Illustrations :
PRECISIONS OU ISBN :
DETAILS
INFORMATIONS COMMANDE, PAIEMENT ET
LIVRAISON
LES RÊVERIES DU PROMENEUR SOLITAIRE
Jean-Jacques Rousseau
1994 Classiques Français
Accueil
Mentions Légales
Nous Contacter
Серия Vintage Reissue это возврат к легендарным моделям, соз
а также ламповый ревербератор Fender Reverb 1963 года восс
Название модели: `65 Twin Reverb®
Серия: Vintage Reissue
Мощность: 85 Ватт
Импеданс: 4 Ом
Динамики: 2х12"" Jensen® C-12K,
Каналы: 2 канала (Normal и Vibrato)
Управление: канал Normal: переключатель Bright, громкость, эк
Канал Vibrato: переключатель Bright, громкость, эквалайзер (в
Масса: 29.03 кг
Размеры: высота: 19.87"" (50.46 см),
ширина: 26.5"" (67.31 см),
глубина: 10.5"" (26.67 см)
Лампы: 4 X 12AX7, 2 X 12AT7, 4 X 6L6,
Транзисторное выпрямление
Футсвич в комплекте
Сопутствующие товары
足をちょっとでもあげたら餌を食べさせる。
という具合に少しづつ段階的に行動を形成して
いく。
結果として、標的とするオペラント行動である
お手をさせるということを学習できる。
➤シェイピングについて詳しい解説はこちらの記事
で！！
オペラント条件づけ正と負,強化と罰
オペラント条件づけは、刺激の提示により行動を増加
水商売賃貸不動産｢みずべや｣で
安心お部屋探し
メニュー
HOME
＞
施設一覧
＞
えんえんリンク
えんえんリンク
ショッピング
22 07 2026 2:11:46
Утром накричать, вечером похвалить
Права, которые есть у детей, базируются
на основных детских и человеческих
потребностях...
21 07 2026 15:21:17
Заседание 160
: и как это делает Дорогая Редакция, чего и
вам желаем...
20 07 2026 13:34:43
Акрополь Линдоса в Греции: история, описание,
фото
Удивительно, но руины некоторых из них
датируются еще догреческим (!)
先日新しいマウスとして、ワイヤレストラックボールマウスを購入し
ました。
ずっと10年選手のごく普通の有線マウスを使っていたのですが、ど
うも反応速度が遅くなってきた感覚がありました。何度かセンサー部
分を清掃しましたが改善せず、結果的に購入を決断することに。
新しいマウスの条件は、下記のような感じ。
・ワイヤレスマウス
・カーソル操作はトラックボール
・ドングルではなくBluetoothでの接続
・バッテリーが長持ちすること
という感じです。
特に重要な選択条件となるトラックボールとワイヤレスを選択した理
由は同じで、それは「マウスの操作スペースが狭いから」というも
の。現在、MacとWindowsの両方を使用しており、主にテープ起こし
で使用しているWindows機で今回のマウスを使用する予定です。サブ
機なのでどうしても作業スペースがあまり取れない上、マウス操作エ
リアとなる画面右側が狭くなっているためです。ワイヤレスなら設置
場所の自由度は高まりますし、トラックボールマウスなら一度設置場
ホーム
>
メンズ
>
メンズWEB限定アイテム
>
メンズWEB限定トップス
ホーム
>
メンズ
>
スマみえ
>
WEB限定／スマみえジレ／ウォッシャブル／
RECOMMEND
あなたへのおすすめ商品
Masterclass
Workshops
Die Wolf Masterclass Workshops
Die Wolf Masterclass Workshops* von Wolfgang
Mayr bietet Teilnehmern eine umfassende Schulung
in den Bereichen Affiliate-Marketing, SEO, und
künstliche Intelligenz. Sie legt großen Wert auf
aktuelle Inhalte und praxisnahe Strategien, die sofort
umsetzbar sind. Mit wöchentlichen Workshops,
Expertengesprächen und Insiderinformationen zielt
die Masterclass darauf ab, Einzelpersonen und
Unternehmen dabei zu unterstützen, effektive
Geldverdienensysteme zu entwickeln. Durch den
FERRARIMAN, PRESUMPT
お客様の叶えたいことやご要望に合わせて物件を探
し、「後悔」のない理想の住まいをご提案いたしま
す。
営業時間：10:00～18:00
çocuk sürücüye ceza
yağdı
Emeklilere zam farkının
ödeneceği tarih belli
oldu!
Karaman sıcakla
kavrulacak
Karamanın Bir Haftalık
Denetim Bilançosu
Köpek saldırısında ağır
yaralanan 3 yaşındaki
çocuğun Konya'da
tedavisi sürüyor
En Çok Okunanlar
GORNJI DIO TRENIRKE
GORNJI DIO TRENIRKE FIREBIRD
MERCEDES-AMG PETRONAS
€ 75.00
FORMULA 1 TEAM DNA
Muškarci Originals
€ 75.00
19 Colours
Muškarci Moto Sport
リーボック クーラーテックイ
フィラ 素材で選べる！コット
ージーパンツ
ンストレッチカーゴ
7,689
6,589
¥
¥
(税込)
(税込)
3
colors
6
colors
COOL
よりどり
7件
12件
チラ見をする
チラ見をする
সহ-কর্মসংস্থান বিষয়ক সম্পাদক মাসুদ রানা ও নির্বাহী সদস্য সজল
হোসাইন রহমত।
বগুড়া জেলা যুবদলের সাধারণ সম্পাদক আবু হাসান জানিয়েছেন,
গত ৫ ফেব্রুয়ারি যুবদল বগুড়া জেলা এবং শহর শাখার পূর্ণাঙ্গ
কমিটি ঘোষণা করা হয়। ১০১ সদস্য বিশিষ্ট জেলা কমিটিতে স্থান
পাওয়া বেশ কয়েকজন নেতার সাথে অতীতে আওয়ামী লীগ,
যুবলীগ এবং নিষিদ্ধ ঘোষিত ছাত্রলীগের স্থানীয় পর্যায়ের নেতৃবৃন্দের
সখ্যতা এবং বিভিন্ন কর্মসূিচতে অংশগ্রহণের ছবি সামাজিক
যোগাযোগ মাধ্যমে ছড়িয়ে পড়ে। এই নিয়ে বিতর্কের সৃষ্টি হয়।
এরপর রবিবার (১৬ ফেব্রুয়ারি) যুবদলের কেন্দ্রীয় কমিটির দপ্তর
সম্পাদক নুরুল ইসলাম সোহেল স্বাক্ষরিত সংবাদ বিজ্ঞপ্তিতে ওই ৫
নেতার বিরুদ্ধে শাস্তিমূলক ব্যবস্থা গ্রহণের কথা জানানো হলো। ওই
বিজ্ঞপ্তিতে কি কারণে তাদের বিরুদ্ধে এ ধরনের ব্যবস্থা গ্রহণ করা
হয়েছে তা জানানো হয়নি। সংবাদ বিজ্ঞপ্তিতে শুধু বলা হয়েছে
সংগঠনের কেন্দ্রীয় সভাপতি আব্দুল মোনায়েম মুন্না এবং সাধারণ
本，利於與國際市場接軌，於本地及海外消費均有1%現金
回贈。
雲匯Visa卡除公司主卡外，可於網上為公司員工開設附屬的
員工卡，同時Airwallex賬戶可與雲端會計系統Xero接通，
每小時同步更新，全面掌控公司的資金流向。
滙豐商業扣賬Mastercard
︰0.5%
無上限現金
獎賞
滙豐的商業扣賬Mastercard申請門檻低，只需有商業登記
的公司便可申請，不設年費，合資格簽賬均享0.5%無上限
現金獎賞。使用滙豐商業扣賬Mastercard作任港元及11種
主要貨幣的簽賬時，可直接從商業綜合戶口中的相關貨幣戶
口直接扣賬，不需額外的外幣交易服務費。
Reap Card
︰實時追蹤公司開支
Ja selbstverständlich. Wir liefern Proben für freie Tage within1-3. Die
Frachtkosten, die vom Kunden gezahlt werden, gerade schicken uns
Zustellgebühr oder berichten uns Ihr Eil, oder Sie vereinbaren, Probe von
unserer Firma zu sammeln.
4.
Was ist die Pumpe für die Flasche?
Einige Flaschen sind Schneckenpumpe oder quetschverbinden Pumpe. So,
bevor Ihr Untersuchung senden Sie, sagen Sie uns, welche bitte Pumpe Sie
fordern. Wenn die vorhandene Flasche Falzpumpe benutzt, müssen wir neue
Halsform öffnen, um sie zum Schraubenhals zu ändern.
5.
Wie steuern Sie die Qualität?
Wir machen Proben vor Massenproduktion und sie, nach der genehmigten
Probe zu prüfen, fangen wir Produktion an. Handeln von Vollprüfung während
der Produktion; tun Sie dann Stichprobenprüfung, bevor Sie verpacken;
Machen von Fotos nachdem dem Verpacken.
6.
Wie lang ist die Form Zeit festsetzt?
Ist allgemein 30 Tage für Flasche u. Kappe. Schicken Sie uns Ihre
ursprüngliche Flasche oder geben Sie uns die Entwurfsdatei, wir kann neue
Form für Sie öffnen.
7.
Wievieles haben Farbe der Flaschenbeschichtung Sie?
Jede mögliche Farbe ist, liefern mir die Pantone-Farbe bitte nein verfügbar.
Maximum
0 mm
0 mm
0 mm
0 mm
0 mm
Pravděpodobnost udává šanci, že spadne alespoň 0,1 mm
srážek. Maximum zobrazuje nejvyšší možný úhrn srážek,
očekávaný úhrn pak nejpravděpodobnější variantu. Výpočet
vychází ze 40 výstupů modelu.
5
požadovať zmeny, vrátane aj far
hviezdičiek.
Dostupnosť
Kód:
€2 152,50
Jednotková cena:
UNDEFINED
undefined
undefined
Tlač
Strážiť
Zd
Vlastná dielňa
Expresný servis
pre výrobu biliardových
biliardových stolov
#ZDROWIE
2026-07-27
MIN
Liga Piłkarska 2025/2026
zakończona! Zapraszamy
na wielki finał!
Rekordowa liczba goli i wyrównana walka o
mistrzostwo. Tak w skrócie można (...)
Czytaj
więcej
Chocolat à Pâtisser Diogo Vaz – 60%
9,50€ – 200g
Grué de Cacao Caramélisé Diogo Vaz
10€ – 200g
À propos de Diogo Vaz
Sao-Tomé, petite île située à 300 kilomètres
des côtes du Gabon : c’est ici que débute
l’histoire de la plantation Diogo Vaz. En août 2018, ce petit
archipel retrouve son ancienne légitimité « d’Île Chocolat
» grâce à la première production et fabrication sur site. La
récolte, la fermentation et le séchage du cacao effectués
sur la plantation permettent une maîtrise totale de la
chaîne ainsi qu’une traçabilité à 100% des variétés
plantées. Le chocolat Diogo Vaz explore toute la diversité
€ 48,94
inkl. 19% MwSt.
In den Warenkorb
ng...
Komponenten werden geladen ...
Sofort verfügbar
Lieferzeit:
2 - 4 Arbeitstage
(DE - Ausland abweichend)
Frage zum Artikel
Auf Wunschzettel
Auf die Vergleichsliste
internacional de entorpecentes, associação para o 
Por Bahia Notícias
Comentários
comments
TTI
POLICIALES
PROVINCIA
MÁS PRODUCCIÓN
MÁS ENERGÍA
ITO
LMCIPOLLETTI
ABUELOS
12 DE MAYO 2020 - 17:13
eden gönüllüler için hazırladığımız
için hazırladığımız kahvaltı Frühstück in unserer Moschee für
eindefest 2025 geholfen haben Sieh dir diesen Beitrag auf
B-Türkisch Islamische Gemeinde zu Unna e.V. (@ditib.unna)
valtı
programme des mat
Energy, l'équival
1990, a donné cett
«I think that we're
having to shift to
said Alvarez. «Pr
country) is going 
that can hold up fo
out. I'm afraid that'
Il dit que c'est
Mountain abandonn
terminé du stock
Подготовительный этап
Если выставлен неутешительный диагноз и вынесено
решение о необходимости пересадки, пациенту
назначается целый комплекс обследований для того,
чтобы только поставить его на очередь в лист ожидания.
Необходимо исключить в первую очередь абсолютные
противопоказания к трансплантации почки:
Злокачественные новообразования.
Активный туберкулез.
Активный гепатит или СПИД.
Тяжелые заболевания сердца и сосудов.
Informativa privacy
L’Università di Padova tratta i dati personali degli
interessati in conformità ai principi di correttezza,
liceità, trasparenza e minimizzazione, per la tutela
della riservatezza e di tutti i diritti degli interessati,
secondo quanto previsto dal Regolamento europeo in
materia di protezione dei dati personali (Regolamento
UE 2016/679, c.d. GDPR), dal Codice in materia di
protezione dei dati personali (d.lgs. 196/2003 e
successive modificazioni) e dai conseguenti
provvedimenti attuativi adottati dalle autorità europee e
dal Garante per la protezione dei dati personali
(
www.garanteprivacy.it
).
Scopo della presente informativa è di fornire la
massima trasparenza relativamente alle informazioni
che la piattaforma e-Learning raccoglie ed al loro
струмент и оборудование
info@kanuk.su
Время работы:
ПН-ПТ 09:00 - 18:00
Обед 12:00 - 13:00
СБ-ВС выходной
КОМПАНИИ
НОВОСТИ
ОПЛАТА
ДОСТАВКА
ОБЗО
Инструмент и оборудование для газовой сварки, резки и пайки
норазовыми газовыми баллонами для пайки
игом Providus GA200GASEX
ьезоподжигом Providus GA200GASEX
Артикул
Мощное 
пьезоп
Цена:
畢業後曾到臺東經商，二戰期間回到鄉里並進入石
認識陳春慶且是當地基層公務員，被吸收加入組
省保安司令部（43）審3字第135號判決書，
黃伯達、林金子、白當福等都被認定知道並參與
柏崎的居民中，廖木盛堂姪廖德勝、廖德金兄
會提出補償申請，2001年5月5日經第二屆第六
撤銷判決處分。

**WHAT IS REQUIRED**
For this exercise, please retype exactly the lines in the listing from the line with "liceità, trasparenza e" through its last line, both ends included.

**OUTPUT FOR THIS TASK**
liceità, trasparenza e minimizzazione, per la tutela
della riservatezza e di tutti i diritti degli interessati,
secondo quanto previsto dal Regolamento europeo in
materia di protezione dei dati personali (Regolamento
UE 2016/679, c.d. GDPR), dal Codice in materia di
protezione dei dati personali (d.lgs. 196/2003 e
successive modificazioni) e dai conseguenti
provvedimenti attuativi adottati dalle autorità europee e
dal Garante per la protezione dei dati personali
(
www.garanteprivacy.it
).
Scopo della presente informativa è di fornire la
massima trasparenza relativamente alle informazioni
che la piattaforma e-Learning raccoglie ed al loro
струмент и оборудование
info@kanuk.su
Время работы:
ПН-ПТ 09:00 - 18:00
Обед 12:00 - 13:00
СБ-ВС выходной
КОМПАНИИ
НОВОСТИ
ОПЛАТА
ДОСТАВКА
ОБЗО
Инструмент и оборудование для газовой сварки, резки и пайки
норазовыми газовыми баллонами для пайки
игом Providus GA200GASEX
ьезоподжигом Providus GA200GASEX
Артикул
Мощное 
пьезоп
Цена:
畢業後曾到臺東經商，二戰期間回到鄉里並進入石
認識陳春慶且是當地基層公務員，被吸收加入組
省保安司令部（43）審3字第135號判決書，
黃伯達、林金子、白當福等都被認定知道並參與
柏崎的居民中，廖木盛堂姪廖德勝、廖德金兄
會提出補償申請，2001年5月5日經第二屆第六
撤銷判決處分。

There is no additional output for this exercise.